• [Passage]

Or just a bit of an update on that piece of the business?
Paul Raymond - President, CEO & Director
Yes, sure.
Thank you for the question.
Yes, the Microsoft business is actually pretty stable.
It's growing both in U.S. and in Canada.
We're very focused on a key sector in Microsoft.
So if we look for growth opportunities outside of the existing business, we're going to look for other sectors, like Travercent, for example, where we did something in health care.
So if we wanted to add to that and grow faster, Microsoft--outside of our existing business--we'd probably look at an acquisition and something in another sector.
But the -- we're very happy with how the existing business is growing.
It's up since -- in 2 years, the Microsoft business is up around 30%.
So it's a business -- a lot of these businesses where we're dependent on IT, so Microsoft, Oracle and so on, you really have to look at it on an annual basis because a lot of the projects the revenue, there's usually a big revenue when the project starts from licensing, from all kinds of -- especially in the cloud area.
So sometimes you'll have big variations because the project starts in quarters.
But over a year, we're on plan.
Gavin Fairweather - Analyst of Institutional Equity Research
Okay.
And then just as a follow-up, I wanted to touch base on the Askida acquisition that you recently announced.
Obviously, a piece of that business is automated QA.
Curious to what extent you can leverage that IP and those processes to create efficiencies within your current QA processes with other clients?
Paul Raymond - President, CEO & Director
Thank you.
Very good question.
I can give you a simple example.
We implemented Oracle Cloud ERP internally for ourselves.
Every customer that's implemented an ERP platform has the same challenges that the advantage of being on a cloud platform is you're always up-to-date.
The disadvantage of being on a cloud platform is you have to be up-to-date.
So basically, every quarter, any customer that uses those platforms gets pushed updates from the providers, so whether it's Oracle, Microsoft, SAP and so on.
Every time you have updates, you have to retest your whole systems to make sure that you didn't break anything and things still work the same way.
Most organizations, and we know because we've talked to our existing customers and ourselves have to do that manually.
So our business people have to go in, reenter test cases and make sure and go through the process of using the system to make sure nothing is broken.
With the Askida tool, we can automate all that, which we're in the process of doing as we speak.
We've actually created a user group with other customers that use the Oracle Cloud platform that have the same issue, who are waiting on us to come back and show them how we do it.
So basically, there's a huge potential customer set out there with that situation alone.
With digital transformation, every time there's a large modernization project or a large conversion project, a big portion of the project is the testing and QA of that conversion.
We did not do that in the past.
In the past, whenever we had those types of projects, we would partner with companies like Askida or other partners to look after the testing.
A lot of this is done manually with offshore companies and so on and so forth.
So having an automation tool, you can basically address a market that's underserved today, which Askida was a very nice company.

• [Task goal] Please decide whether each statement agrees with the transcript, answering yes or no and quoting the words that settle it: (a) the Microsoft business has grown about 30% in two years; (b) the company used to handle the testing on conversion projects itself; (c) the company implemented Oracle Cloud ERP for its own use.

• [Stored rows]
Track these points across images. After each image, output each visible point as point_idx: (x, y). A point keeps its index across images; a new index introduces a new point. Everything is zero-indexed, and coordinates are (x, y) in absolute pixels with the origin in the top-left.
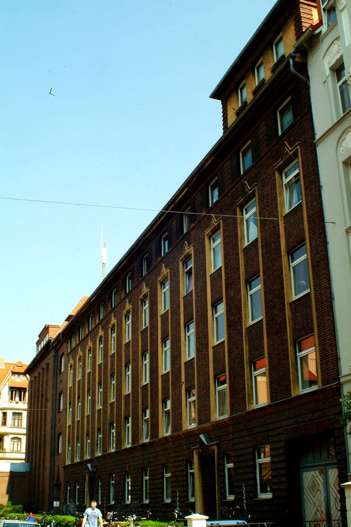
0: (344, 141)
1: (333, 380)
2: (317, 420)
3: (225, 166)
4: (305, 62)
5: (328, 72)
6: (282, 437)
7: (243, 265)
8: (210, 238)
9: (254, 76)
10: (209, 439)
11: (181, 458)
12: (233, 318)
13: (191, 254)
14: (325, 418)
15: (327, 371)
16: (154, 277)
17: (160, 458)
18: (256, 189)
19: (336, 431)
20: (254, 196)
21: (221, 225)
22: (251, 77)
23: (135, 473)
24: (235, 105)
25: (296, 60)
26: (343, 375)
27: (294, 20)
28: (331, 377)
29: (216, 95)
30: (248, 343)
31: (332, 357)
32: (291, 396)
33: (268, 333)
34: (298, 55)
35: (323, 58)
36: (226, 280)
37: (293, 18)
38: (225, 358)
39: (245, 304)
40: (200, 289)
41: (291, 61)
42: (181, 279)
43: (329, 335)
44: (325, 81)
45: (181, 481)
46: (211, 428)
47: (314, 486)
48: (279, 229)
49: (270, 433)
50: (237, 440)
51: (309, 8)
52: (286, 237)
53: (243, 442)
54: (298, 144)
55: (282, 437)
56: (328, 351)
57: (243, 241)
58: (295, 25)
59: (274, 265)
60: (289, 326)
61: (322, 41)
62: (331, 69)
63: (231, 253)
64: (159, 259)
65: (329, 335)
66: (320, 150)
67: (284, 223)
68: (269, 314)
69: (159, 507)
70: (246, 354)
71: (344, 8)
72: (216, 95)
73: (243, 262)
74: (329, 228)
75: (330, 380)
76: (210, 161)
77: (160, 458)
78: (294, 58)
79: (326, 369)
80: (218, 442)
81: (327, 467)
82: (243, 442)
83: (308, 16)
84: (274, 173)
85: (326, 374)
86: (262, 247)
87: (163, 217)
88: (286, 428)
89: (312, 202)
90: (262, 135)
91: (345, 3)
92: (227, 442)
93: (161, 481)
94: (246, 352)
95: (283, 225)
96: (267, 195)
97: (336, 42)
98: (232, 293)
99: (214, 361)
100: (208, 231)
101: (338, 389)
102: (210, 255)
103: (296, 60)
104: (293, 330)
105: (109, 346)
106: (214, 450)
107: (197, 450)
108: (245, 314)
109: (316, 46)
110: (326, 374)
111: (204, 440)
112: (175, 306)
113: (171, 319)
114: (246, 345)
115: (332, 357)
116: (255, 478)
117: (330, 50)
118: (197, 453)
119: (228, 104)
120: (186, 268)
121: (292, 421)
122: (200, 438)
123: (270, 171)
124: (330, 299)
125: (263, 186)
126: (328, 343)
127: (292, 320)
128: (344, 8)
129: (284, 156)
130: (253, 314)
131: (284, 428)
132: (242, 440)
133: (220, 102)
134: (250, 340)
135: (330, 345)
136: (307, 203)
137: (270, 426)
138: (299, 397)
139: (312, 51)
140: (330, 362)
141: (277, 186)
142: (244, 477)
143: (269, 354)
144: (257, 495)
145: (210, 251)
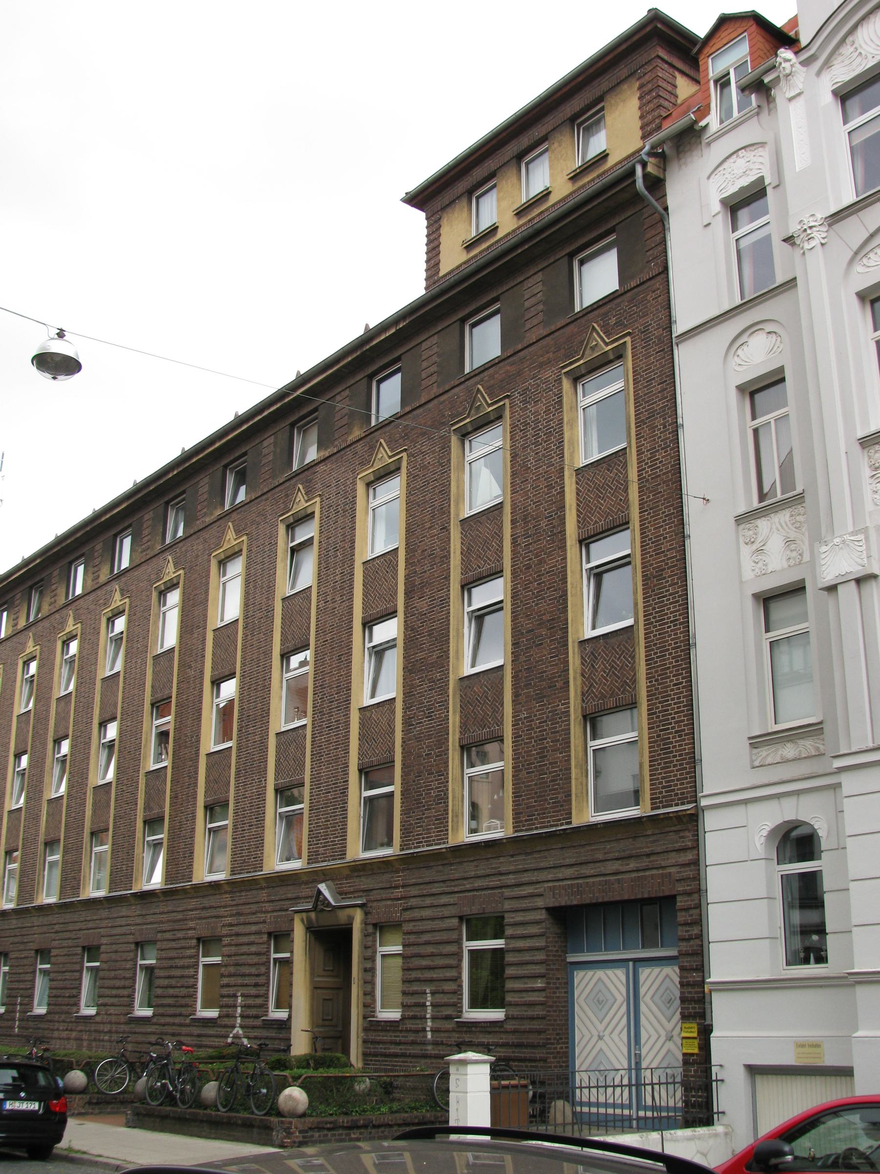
0: (744, 347)
1: (679, 799)
2: (634, 875)
3: (424, 346)
4: (662, 177)
5: (717, 207)
6: (540, 902)
7: (458, 552)
8: (368, 485)
9: (520, 180)
10: (341, 893)
11: (254, 928)
12: (421, 655)
13: (313, 513)
14: (654, 872)
15: (666, 782)
16: (201, 547)
17: (191, 924)
18: (508, 406)
19: (679, 898)
20: (500, 417)
21: (404, 464)
22: (514, 180)
23: (116, 952)
24: (458, 230)
25: (650, 169)
26: (705, 793)
27: (639, 89)
28: (676, 795)
29: (419, 199)
30: (458, 709)
31: (681, 755)
32: (570, 823)
33: (516, 695)
34: (652, 160)
35: (709, 178)
36: (407, 577)
37: (637, 84)
38: (393, 732)
39: (458, 630)
40: (334, 588)
41: (639, 170)
42: (279, 560)
43: (676, 713)
44: (709, 224)
45: (250, 975)
46: (346, 872)
47: (600, 1002)
48: (562, 493)
49: (507, 892)
50: (413, 902)
51: (671, 70)
52: (578, 510)
53: (432, 906)
54: (629, 334)
55: (540, 902)
56: (671, 743)
57: (461, 506)
58: (640, 98)
59: (541, 562)
60: (575, 685)
61: (709, 144)
62: (724, 202)
63: (428, 525)
64: (218, 512)
65: (676, 713)
66: (686, 358)
67: (577, 483)
68: (522, 658)
69: (181, 1025)
70: (454, 731)
71: (799, 94)
72: (419, 199)
73: (459, 546)
74: (692, 508)
75: (672, 800)
76: (393, 331)
77: (191, 924)
78: (644, 165)
79: (663, 778)
80: (364, 901)
81: (638, 964)
82: (432, 906)
83: (669, 88)
84: (559, 381)
85: (663, 787)
86: (513, 522)
87: (245, 427)
88: (550, 884)
89: (653, 452)
90: (533, 301)
91: (801, 86)
92: (389, 902)
93: (191, 971)
94: (454, 726)
95: (574, 486)
96: (537, 422)
97: (742, 153)
98: (422, 605)
99: (362, 737)
100: (368, 472)
101: (692, 821)
102: (366, 520)
103: (650, 169)
104: (583, 694)
105: (56, 679)
106: (351, 919)
107: (304, 915)
108: (457, 652)
109: (690, 150)
110: (663, 787)
111: (327, 893)
112: (259, 615)
113: (245, 639)
114: (454, 712)
115: (681, 755)
116: (458, 979)
117: (725, 165)
118: (302, 920)
119: (444, 222)
120: (292, 541)
121: (569, 872)
122: (319, 892)
123: (549, 374)
124: (685, 647)
125: (525, 402)
126: (673, 728)
127: (583, 675)
128: (799, 94)
129: (588, 352)
130: (481, 653)
131: (546, 885)
132: (428, 901)
133: (422, 215)
134: (465, 705)
135: (676, 732)
136: (639, 453)
137: (511, 879)
138: (592, 828)
139: (679, 159)
140: (675, 766)
141: (565, 407)
142: (434, 975)
143: (516, 737)
144: (461, 1012)
145: (367, 513)
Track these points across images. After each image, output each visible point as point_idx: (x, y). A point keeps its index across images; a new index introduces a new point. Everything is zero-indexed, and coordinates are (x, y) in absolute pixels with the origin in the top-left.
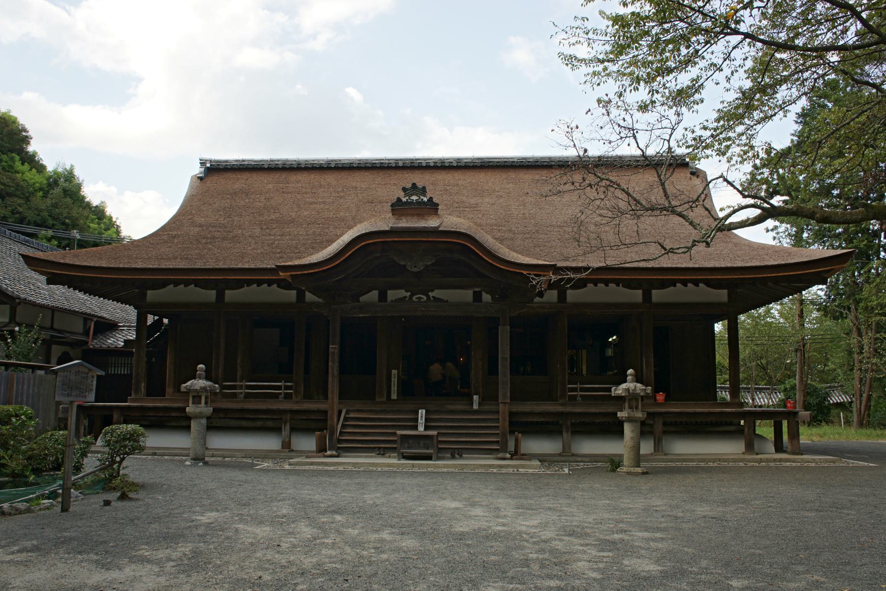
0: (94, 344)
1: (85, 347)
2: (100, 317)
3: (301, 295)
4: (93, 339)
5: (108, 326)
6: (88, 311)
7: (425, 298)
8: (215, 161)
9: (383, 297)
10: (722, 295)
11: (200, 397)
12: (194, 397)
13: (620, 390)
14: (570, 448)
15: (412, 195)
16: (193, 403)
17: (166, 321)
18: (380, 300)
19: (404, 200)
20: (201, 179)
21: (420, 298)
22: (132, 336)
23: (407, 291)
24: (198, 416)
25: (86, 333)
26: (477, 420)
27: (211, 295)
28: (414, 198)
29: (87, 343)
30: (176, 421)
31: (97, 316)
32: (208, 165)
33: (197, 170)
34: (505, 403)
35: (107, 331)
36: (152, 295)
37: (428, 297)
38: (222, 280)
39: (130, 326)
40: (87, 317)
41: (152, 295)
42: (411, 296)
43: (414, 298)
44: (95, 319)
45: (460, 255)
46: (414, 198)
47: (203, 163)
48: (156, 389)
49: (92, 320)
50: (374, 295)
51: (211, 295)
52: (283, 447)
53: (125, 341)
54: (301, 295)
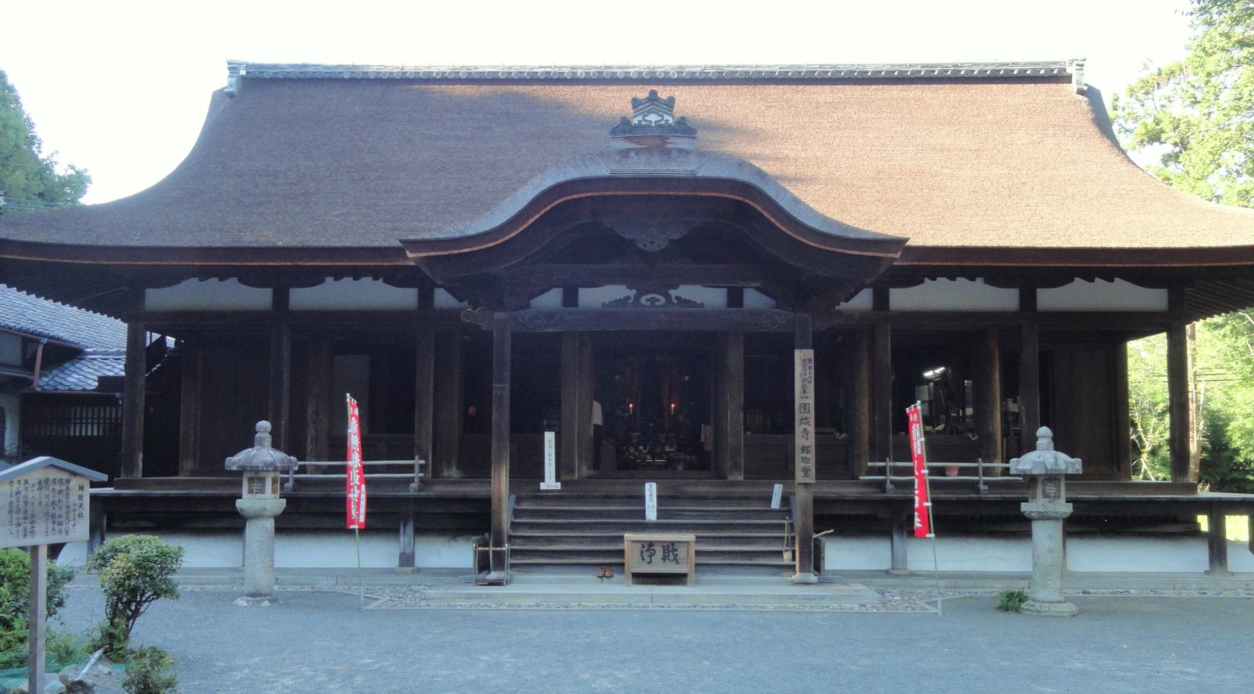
0: (44, 382)
1: (27, 391)
2: (52, 337)
3: (426, 297)
4: (41, 375)
5: (65, 354)
6: (32, 327)
7: (662, 300)
8: (253, 66)
9: (571, 298)
10: (1154, 299)
11: (262, 480)
12: (251, 480)
13: (1026, 463)
14: (905, 561)
15: (649, 112)
16: (251, 491)
17: (171, 341)
18: (565, 304)
19: (635, 121)
20: (231, 95)
21: (653, 300)
22: (118, 369)
23: (630, 288)
24: (1044, 517)
25: (28, 364)
26: (747, 514)
27: (261, 298)
28: (653, 118)
29: (31, 382)
30: (221, 519)
31: (45, 336)
32: (243, 73)
33: (223, 80)
34: (806, 485)
35: (66, 361)
36: (158, 299)
37: (668, 297)
38: (282, 269)
39: (106, 353)
40: (28, 340)
41: (158, 299)
42: (637, 298)
43: (643, 300)
44: (45, 340)
45: (736, 225)
46: (653, 118)
47: (233, 68)
48: (162, 461)
49: (38, 342)
50: (552, 299)
51: (261, 298)
52: (402, 564)
53: (102, 380)
54: (426, 297)
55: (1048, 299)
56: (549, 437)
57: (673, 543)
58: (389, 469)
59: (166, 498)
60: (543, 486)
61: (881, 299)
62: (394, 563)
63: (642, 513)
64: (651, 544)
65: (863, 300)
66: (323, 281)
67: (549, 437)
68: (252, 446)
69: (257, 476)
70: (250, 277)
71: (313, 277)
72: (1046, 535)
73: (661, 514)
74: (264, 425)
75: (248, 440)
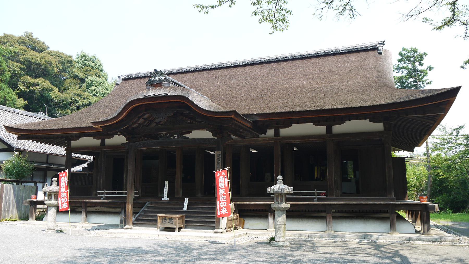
27: (322, 130)
51: (322, 130)
52: (121, 223)
55: (337, 129)
56: (166, 183)
57: (172, 217)
58: (118, 194)
59: (380, 205)
60: (163, 199)
61: (277, 133)
62: (118, 223)
63: (183, 208)
64: (165, 217)
65: (271, 132)
66: (291, 126)
67: (166, 183)
68: (276, 184)
69: (279, 196)
70: (317, 122)
71: (341, 121)
72: (281, 218)
73: (188, 209)
74: (280, 177)
75: (274, 182)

• [Completed exercise]
(a) Yes: "in 2 years, the Microsoft business is up around 30%."
(b) No: "In the past, whenever we had those types of projects, we would partner with companies like Askida or other partners to look after the testing."
(c) Yes: "We implemented Oracle Cloud ERP internally for ourselves."